Minors and Companion Programs

A Literature major or English minor is an excellent companion to many other degrees, combining the widely-applicable analytical and communication skills of a Literature degree with career specific training.

Critical Theory Minor

The Critical Theory minor is an interdisciplinary program offering students a variety of critical theories and perspectives for better understanding, critiquing, and transforming contemporary social realities. The ability to think critically is a primary aim of an undergraduate education, and a critical theory minor offers a useful way for students who are exploring other fields of study to develop a background in critical ways of engaging the world. Initial courses introduce major strands of critical thought and thinkers who established a foundation for the emergence of critical theorizing. The rich diversity of elective courses provides an exemplary interdisciplinary experience with opportunities to explore the reach and influence of critical theory.

Given data:
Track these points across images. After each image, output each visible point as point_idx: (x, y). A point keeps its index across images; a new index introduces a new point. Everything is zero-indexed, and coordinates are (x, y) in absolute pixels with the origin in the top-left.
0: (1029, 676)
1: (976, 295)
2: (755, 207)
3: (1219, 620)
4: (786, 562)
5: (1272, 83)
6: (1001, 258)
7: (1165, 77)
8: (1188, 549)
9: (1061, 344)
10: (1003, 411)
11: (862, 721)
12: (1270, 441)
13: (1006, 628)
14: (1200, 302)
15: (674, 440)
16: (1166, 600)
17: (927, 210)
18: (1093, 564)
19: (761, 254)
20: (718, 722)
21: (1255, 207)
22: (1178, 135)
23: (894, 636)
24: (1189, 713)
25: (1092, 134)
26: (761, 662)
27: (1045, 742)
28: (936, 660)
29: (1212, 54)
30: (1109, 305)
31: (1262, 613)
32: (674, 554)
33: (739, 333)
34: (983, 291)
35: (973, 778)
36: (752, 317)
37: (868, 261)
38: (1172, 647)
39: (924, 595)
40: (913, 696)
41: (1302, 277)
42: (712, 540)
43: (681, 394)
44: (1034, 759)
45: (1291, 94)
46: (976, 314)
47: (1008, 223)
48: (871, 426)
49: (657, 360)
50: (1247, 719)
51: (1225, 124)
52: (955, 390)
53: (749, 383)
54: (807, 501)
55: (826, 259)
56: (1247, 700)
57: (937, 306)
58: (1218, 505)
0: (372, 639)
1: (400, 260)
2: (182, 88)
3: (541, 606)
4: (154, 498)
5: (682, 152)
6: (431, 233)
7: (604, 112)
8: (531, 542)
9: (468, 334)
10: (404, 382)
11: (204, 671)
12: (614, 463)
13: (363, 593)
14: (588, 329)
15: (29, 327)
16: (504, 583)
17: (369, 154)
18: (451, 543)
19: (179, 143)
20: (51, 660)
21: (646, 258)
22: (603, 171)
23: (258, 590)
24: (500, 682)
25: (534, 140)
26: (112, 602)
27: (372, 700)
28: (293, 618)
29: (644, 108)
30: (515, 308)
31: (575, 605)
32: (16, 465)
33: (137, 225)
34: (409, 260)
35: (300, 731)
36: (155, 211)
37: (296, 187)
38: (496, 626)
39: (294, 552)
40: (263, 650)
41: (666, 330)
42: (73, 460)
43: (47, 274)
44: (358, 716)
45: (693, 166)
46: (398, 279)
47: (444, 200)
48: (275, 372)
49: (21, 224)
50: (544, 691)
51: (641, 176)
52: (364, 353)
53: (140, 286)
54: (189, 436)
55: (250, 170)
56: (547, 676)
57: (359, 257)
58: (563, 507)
==
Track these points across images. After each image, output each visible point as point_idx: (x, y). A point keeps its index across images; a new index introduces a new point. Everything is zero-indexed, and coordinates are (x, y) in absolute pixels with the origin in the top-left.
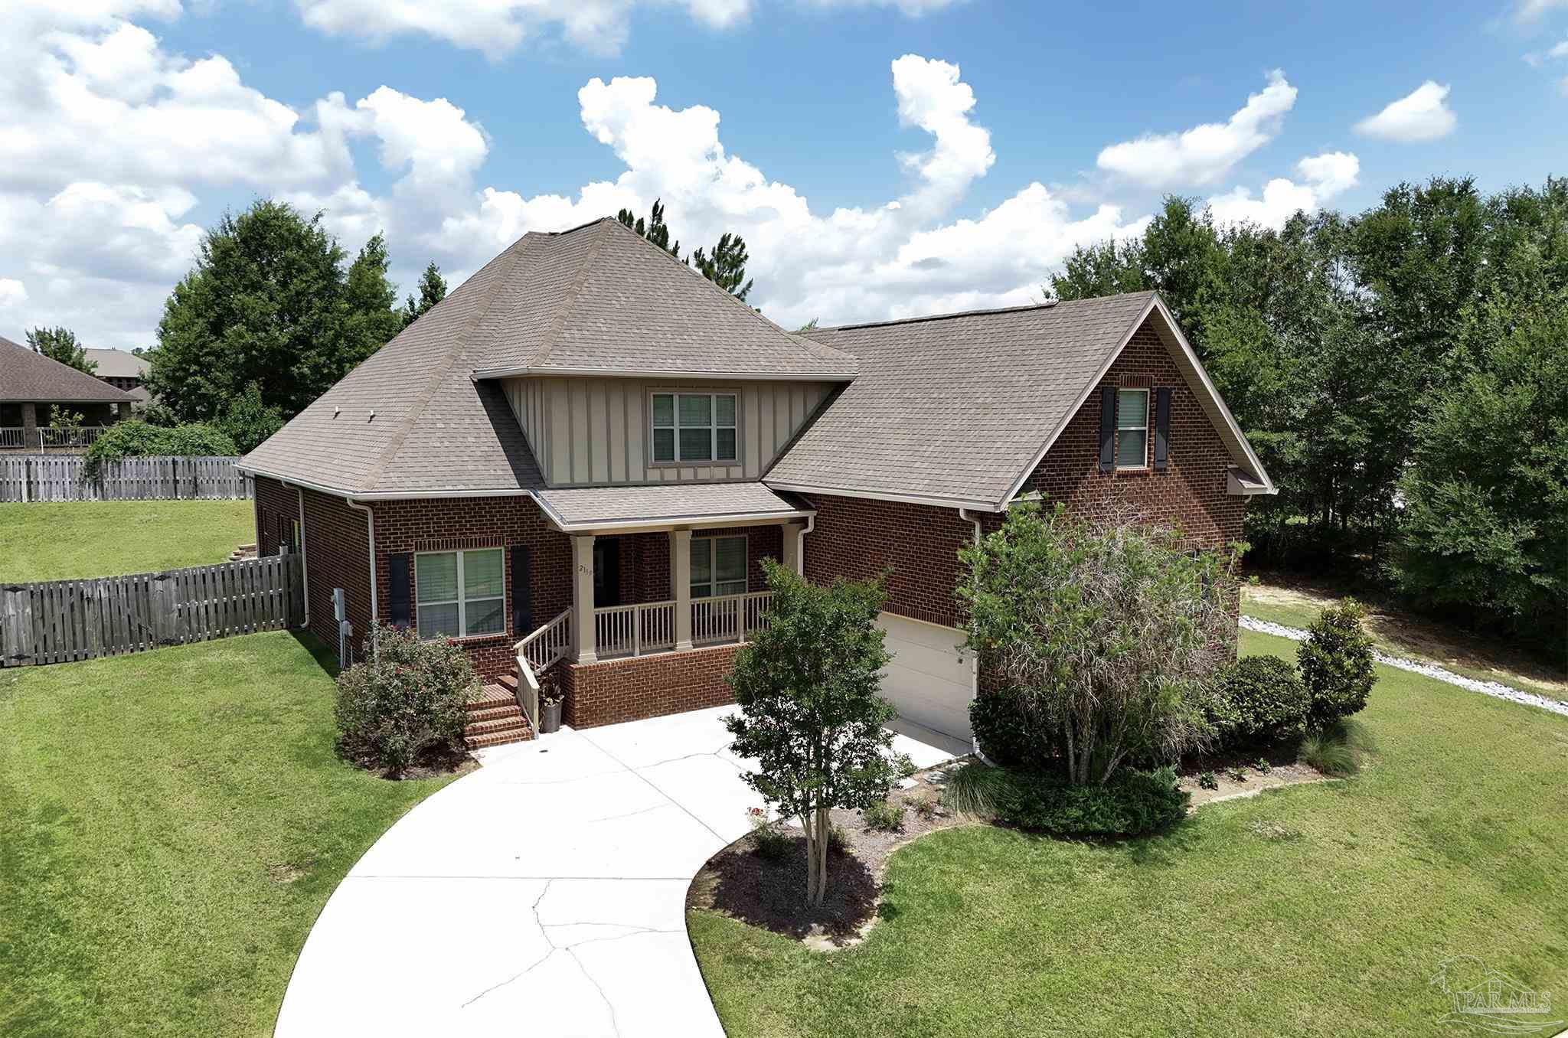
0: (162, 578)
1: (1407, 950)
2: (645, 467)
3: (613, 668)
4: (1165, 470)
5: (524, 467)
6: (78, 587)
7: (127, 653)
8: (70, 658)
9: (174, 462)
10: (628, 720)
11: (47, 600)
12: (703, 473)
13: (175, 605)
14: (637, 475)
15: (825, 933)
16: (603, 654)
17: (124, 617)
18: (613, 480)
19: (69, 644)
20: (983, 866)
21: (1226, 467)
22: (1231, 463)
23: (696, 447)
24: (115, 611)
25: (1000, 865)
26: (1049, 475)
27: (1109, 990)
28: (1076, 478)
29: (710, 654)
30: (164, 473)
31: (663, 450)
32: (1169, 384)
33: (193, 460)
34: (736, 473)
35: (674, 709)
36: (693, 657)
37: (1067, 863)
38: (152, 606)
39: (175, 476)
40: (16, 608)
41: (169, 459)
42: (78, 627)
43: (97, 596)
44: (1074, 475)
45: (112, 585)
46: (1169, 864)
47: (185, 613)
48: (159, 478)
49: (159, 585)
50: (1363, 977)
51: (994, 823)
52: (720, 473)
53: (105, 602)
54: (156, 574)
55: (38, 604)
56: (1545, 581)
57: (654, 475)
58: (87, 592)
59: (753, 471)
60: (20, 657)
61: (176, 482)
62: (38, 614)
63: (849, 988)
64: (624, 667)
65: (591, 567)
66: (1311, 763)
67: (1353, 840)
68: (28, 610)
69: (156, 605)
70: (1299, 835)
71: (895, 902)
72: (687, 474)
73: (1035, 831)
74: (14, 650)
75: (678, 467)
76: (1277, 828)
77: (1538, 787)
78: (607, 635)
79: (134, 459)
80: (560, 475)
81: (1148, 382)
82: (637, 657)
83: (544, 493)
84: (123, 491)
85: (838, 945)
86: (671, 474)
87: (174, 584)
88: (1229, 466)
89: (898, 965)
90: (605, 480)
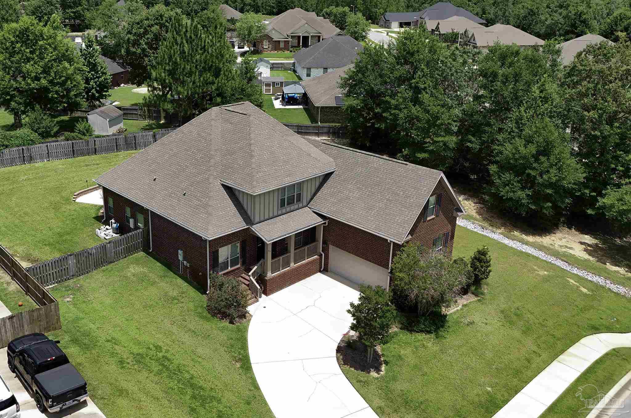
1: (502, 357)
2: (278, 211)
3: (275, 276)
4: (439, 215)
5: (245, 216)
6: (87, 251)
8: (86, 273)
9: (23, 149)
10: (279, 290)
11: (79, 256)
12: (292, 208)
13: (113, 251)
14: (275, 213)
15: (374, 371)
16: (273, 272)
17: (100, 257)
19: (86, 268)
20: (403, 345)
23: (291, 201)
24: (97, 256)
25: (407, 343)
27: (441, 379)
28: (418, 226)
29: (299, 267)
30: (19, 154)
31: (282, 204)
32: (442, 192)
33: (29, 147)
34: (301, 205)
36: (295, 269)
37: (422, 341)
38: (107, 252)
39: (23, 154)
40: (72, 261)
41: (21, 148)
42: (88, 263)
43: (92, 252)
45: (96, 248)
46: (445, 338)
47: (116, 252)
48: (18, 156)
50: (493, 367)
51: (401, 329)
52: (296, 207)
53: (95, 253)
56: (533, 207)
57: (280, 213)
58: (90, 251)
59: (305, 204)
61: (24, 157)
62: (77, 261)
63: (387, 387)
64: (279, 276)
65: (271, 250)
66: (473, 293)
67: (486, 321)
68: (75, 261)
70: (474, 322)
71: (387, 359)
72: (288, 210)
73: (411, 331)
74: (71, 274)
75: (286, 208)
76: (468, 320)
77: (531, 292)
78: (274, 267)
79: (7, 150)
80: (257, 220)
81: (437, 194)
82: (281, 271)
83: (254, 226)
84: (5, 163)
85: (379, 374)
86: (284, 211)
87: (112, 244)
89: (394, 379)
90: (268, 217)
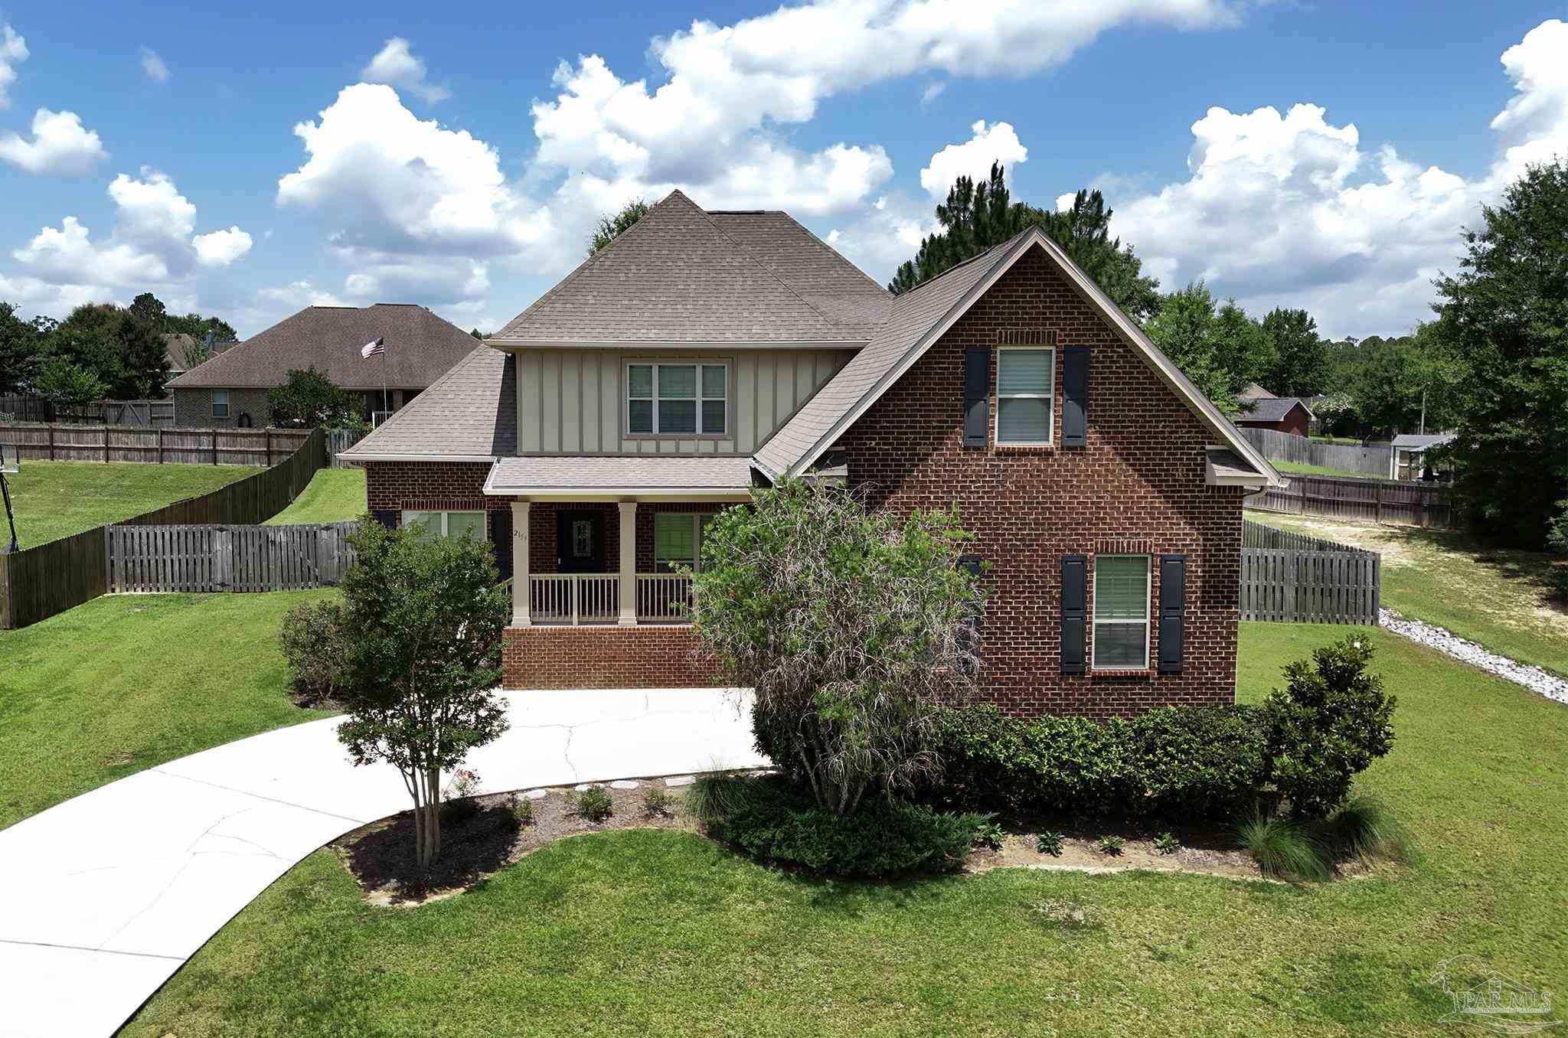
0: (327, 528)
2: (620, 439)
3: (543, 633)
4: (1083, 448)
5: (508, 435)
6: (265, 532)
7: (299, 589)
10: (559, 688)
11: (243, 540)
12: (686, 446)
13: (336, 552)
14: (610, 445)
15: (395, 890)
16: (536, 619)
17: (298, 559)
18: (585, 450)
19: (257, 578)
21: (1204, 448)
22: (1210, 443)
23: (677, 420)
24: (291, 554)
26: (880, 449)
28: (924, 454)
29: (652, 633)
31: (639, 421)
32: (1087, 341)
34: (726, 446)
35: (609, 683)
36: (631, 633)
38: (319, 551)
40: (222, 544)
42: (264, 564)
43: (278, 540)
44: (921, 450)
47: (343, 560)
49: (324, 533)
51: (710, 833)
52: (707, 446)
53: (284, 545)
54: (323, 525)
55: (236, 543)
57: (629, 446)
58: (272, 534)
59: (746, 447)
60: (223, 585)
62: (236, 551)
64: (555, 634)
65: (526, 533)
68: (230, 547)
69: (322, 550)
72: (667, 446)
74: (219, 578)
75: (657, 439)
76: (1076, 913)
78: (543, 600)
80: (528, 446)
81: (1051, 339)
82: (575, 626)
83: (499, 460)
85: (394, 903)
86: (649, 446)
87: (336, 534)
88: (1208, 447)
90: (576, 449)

Problems to solve:
[1] According to the text on minors and companion programs, what is a primary aim of an undergraduate education?
[2] Copy the passage of the text on minors and companion programs from "A Literature major" up to and including "career specific training.".
The entries have no connection to the text on minors and companion programs.

Numbered answers:
[1] The ability to think critically.

[2]
A Literature major or English minor is an excellent companion to many other degrees, combining the widely-applicable analytical and communication skills of a Literature degree with career specific training.